Live album by Foo Fighters
- Released: November 7, 2006
- Recorded: August 29–31, 2006
- Venue: Pantages Theatre (Los Angeles)
- Genre: Alternative rock; acoustic rock;
- Length: 78:37
- Label: RCA

Foo Fighters chronology
| Five Songs and a Cover (2005) | Skin and Bones (2006) | Echoes, Silence, Patience & Grace (2007) |

Foo Fighters video chronology
| Everywhere but Home (2003) | Skin and Bones (2006) | Live at Wembley Stadium (2008) |

= Skin and Bones (Foo Fighters album) =

Skin and Bones is a live acoustic album by Foo Fighters released on November 7, 2006.

Professional ratings
Review scores
| Source | Rating |
| AllMusic | Star |
| The A.V. Club | B |
| Encyclopedia of Popular Music | Star |
| Entertainment Weekly | B+ |
| Melodic | Star Half star |
| NME | 7/10 |
| Now | Star |
| Pitchfork | 3.8/10 |
| Popmatters | Star |
| Rolling Stone | Star |

==Background==
The 15-track set was recorded on August 29, 30 and 31, 2006 at the Pantages Theatre in Los Angeles and spotlights an expanded eight-piece lineup featuring violinist/singer Petra Haden, former Germs/Nirvana/Foo Fighters guitarist Pat Smear, Wallflowers and future Foo Fighters keyboardist Rami Jaffee, and percussionist Drew Hester.
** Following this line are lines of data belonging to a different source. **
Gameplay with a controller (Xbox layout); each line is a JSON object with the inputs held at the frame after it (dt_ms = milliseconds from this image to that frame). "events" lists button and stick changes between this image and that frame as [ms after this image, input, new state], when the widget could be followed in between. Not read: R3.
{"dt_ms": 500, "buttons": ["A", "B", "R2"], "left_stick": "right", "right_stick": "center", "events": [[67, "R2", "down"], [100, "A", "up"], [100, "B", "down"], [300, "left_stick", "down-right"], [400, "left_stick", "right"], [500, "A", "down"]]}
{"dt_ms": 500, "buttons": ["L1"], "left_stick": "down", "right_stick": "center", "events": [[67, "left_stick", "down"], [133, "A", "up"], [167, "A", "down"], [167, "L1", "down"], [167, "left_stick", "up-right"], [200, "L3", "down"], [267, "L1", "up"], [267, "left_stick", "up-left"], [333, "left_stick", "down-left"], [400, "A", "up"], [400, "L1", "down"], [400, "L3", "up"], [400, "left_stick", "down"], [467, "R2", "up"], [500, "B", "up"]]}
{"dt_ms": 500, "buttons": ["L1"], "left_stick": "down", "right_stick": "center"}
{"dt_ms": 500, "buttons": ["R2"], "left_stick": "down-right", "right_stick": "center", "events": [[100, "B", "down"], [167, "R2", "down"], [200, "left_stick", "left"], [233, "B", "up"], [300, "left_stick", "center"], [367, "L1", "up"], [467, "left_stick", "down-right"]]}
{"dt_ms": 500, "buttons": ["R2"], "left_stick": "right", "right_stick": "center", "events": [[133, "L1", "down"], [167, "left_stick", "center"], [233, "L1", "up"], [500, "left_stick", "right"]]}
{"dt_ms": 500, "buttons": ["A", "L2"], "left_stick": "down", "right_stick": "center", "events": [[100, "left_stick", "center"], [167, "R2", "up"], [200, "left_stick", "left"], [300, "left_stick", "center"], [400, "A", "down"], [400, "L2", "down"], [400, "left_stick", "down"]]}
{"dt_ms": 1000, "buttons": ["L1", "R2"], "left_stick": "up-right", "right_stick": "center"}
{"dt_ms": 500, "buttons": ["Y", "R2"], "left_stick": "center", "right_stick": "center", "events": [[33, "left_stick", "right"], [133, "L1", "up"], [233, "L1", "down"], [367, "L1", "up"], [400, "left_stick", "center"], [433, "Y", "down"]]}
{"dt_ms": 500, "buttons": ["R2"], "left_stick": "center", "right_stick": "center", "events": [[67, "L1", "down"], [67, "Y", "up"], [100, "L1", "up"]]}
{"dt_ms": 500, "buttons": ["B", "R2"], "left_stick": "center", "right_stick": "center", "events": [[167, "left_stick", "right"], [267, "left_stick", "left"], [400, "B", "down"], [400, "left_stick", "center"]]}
Haden and Jaffee had appeared as guest musicians on the band's previous studio album, In Your Honor. A three-song encore consists of Grohl's solo performances of "Friend of a Friend", "Best of You", and "Everlong". The album debuted at number 21 on the Billboard 200, selling about 49,000 copies in its first week. This was also the album's peak position on the chart.

A DVD of the original shows, featuring a total of 21 songs, was released on November 28, 2006. It was directed by Danny Clinch, who appears briefly on-stage to play harmonica on the song "Another Round", reprising the contribution he made to the original album recording of the song for In Your Honor. The UK version of the release is a two-disc set including the band's 2006 (electric) performance at Hyde Park.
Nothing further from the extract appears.